Exercise text:
Monday, Apr. 22, 1935
Handclasps Over Cotton
Last week the country was treated to an amazing sight when the cotton growers of the South and the textile manufacturers of New England clasped hands over their common commodity, sought a common way out of their difficulties. Unanimously they agreed that the steady increase of foreign competition and the steady decrease of foreign and domestic markets for raw cotton and cotton goods spelled approaching ruin for both planters and millers. Unanimously they blamed most of their troubles on AAA's 4.2-c- a Ib. processing tax. And unanimously they set off for the White House to get a political pre-scription for King Cotton.
Enter Senators. President Roosevelt had scarcely returned to his desk from his vacation when he was waited upon by a depressed delegation led by four Cotton Senators--Georgia's George, South Carolina's Smith and Byrnes, Alabama's Bankhead. Gloomily they told the President that unless the New Deal does something new, different and soon for cotton, the South will suffer its worst economic 'blow since the Civil War. They then sketched Cotton's woeful case history:
Normally the U. S. exports half its cotton crop. Exports from Aug. 1, 1934 to March 1, 1935 were down 41%. Domestic consumption is off 22%. The world surplus of U. S. cotton, cut two million bales since AAA began its reduction program in 1933, is still an 8,000,000-bale glut on the market. Of this AAA, which pegged the domestic price at 12-c- through its loans to growers, holds half. And its holdings are rapidly increasing since the domestic market price slipped fy under the peg in March (TIME, March 25).
With the U. S. Government cutting cotton production and supporting cotton prices, foreign acreage has increased 20% in a year. China, Russia, India are all underselling U. S. cotton on the world market, but the stiffest competitor is Brazil. Grown on abandoned coffee plantation acreage and tended by cheap Indian labor, 448,000 bales of cotton were produced by Brazil in 1932-33. This year's output is estimated at 1,591,000 bales. Price: 4 1/2-c- a Ib.
The Cotton Senators were seriously impressed by the news that many British looms were being altered to accommodate short-staple Brazilian cotton, that disused Southern farm and gin machinery and some 800 cotton workers had already migrated to Brazil. And the Senate Finance Committee had been candidly informed by Vice President Russell E. Watson of Johnson & Johnson.(surgical dressings) that his firm was about to open a plant in Brazil to supply South American customers now serviced by its U. S. plants.
Planters' Plan. What made the Cotton Senators' mission a delicate one was the fact that their planting constituents wanted nothing less than to keep the cake of high domestic prices (maintained by AAA's subsidy) and at the same time eat the cake of foreign, low-priced markets. Proposed was a three-point plan which would continue AAA's cotton loans at 12-c-, and thus maintain the domestic peg, but which would put the U. S. bad: in world competition by giving a government bounty of $10 a bale for cotton sold abroad. Already a legislative fact was the plan's keystone, for Georgia's George had inserted an amendment in the $4,880,000,000 relief bill permitting the President to use an unspecified part of that fund, "for the administration of the Agricultural Adjustment Act." Thus the cotton processing tax could be paid directly out of the U. S. Treasury.

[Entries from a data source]
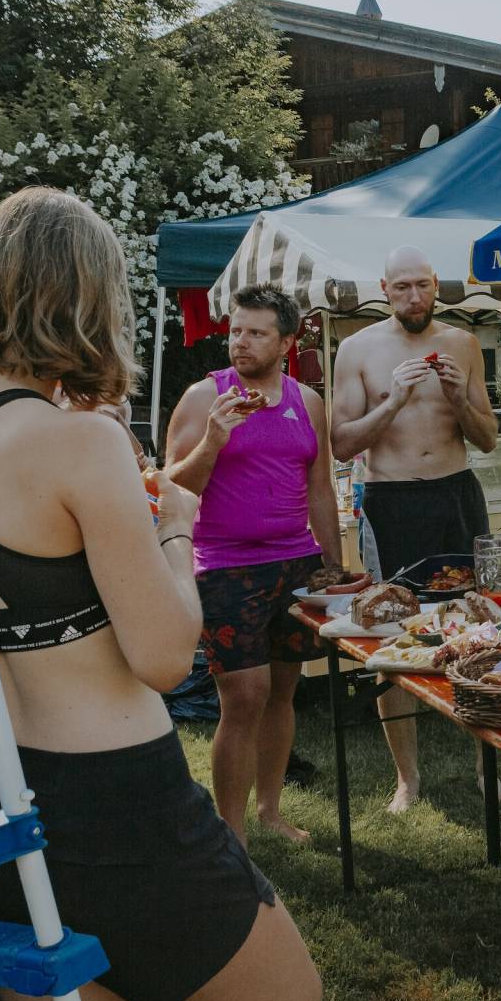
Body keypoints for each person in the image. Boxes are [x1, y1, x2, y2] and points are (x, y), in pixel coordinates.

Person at [0, 187, 320, 1001]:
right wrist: (177, 530)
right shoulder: (79, 441)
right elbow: (160, 659)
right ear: (86, 300)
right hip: (116, 801)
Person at [166, 283, 342, 848]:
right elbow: (171, 490)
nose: (240, 342)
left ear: (287, 341)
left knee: (283, 692)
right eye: (235, 330)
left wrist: (333, 566)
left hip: (296, 565)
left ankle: (269, 810)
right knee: (243, 697)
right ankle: (232, 836)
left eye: (256, 333)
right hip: (224, 568)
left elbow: (320, 491)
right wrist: (216, 439)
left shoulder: (305, 401)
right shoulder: (203, 398)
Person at [331, 246, 498, 813]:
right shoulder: (357, 349)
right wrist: (395, 400)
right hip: (390, 499)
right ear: (383, 287)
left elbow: (487, 437)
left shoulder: (463, 344)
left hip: (454, 493)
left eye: (422, 285)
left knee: (478, 627)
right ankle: (408, 778)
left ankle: (486, 764)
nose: (413, 297)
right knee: (391, 632)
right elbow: (342, 443)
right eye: (401, 287)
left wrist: (456, 395)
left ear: (436, 286)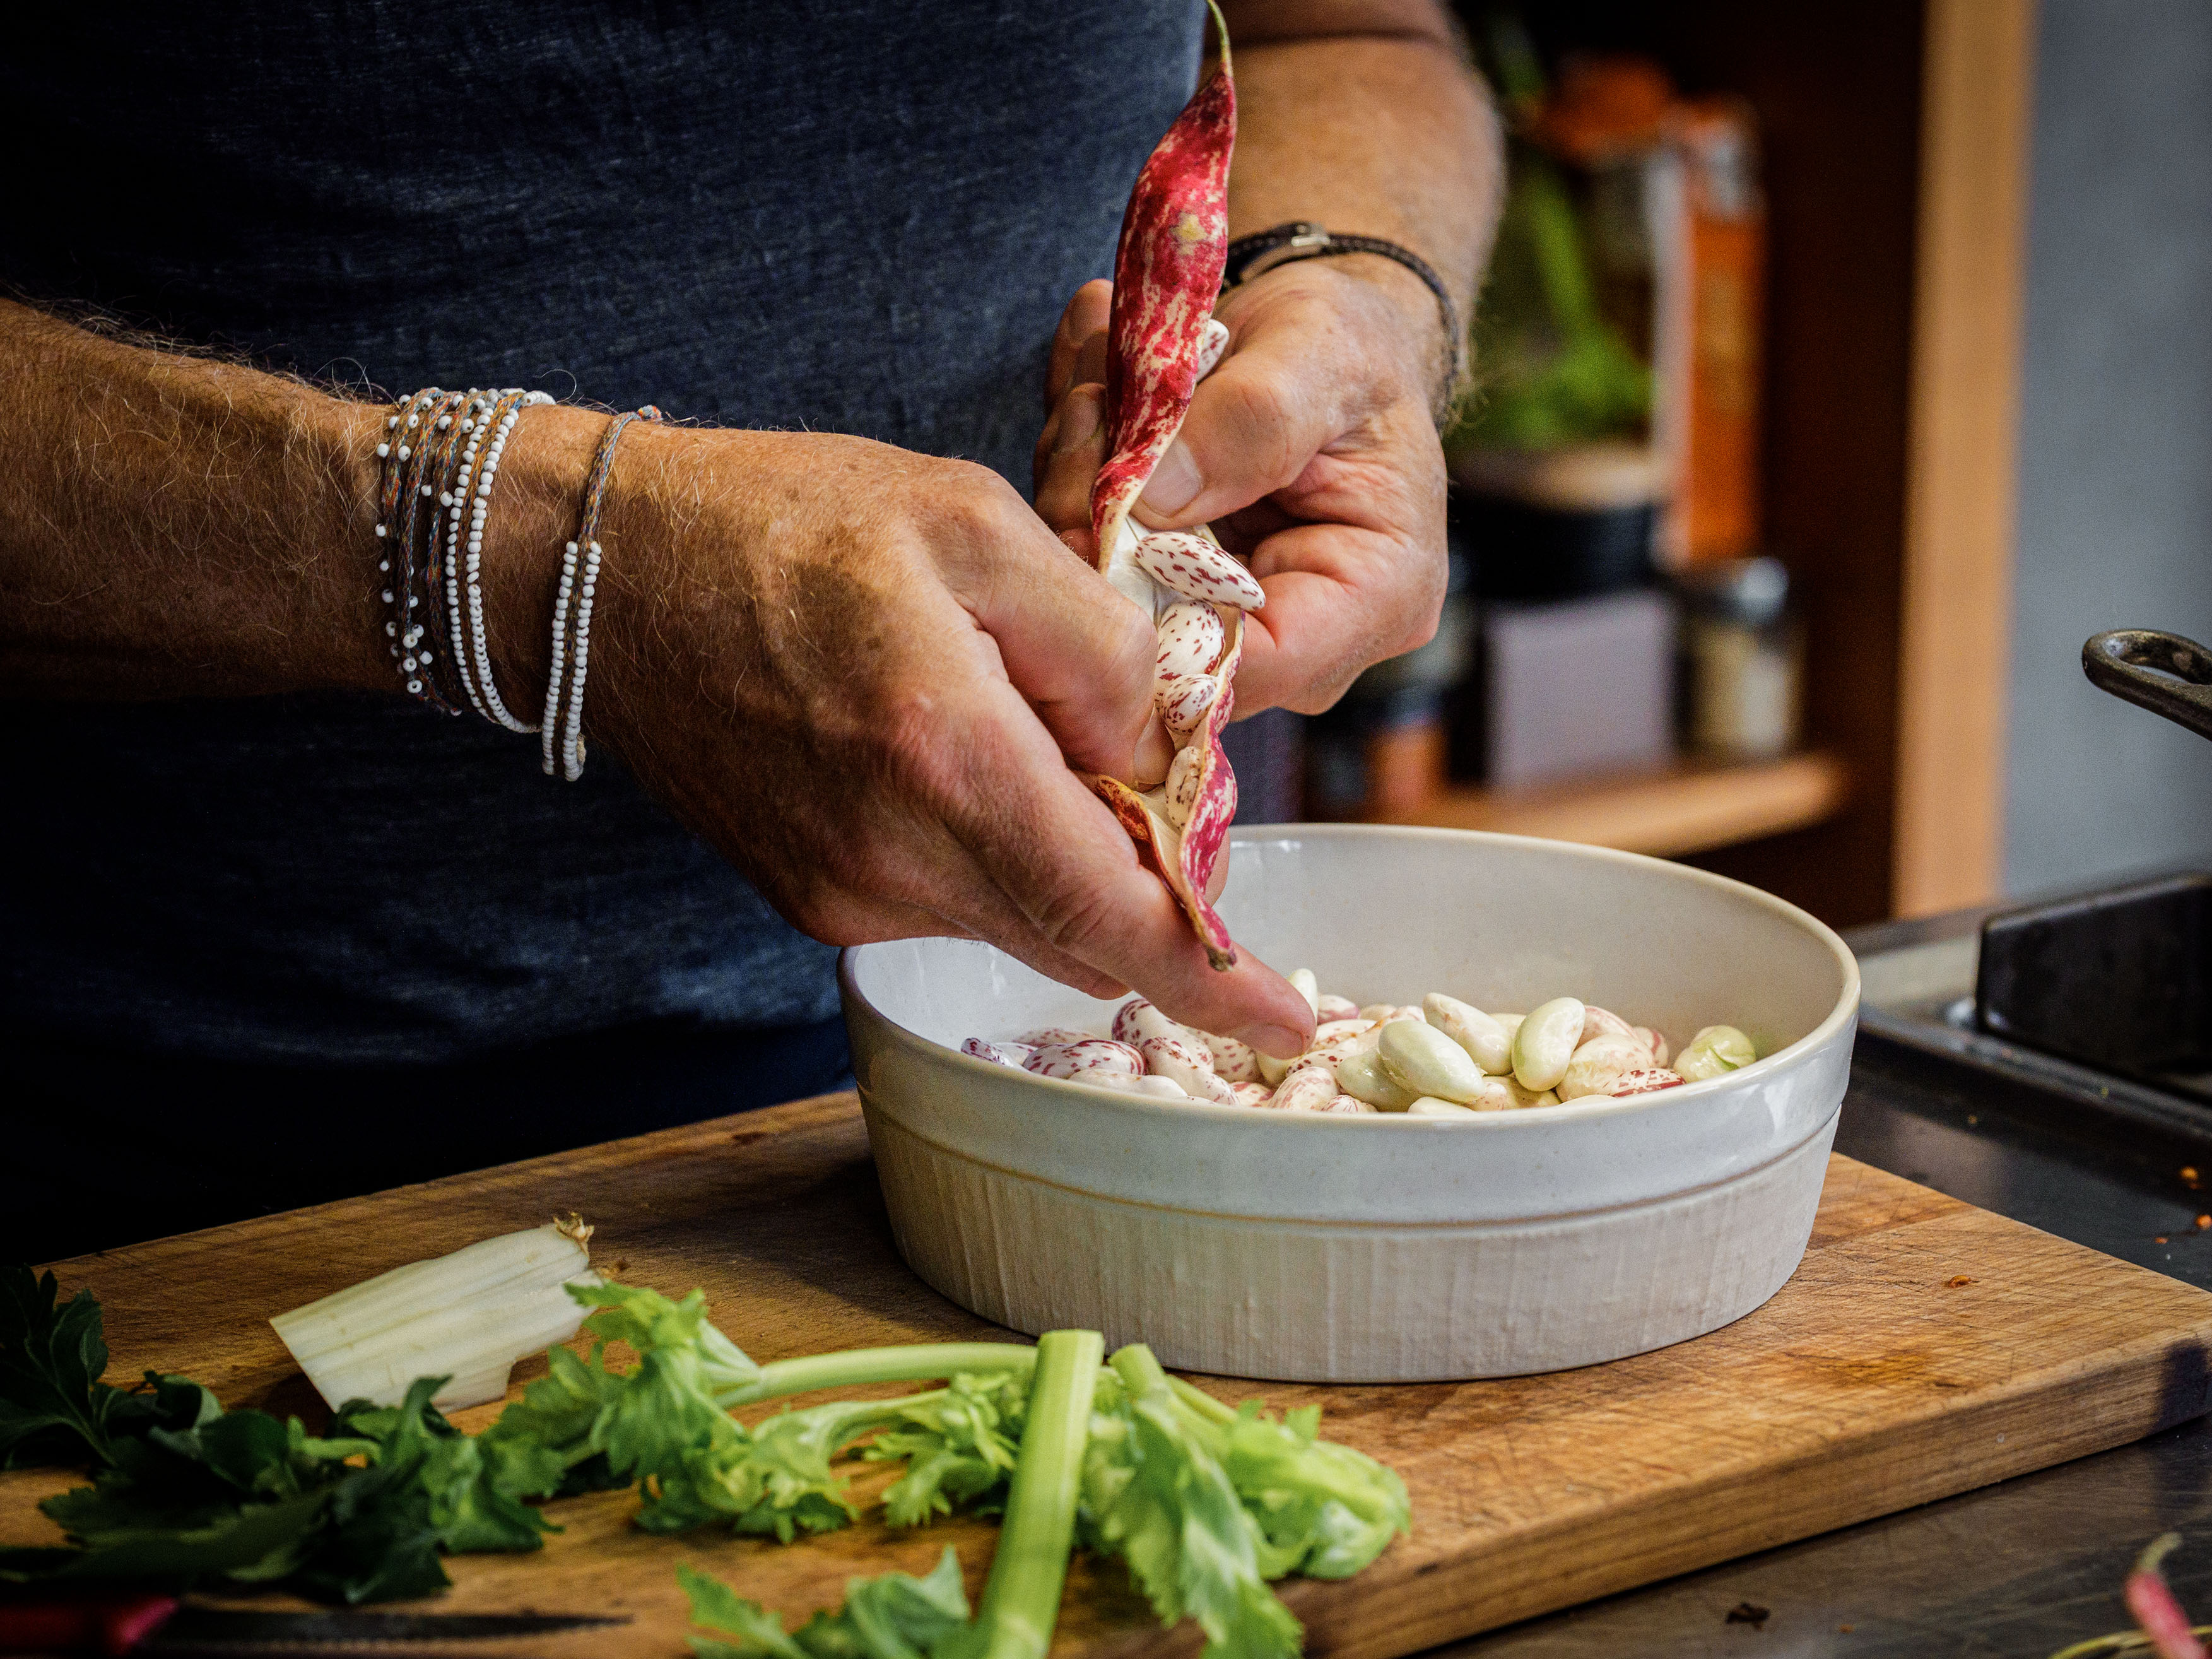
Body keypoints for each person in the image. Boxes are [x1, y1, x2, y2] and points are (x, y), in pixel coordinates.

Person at [0, 1, 1500, 1255]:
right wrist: (558, 564)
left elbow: (1342, 28)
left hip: (1059, 1042)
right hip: (167, 1122)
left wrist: (1357, 287)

Exercise brief: Copy the stretch of the cotton article from "The Cotton Senators were" through "U. S. plants.", swapping "looms" for "mills".

Task solution:
The Cotton Senators were seriously impressed by the news that many British mills were being altered to accommodate short-staple Brazilian cotton, that disused Southern farm and gin machinery and some 800 cotton workers had already migrated to Brazil. And the Senate Finance Committee had been candidly informed by Vice President Russell E. Watson of Johnson & Johnson.(surgical dressings) that his firm was about to open a plant in Brazil to supply South American customers now serviced by its U. S. plants.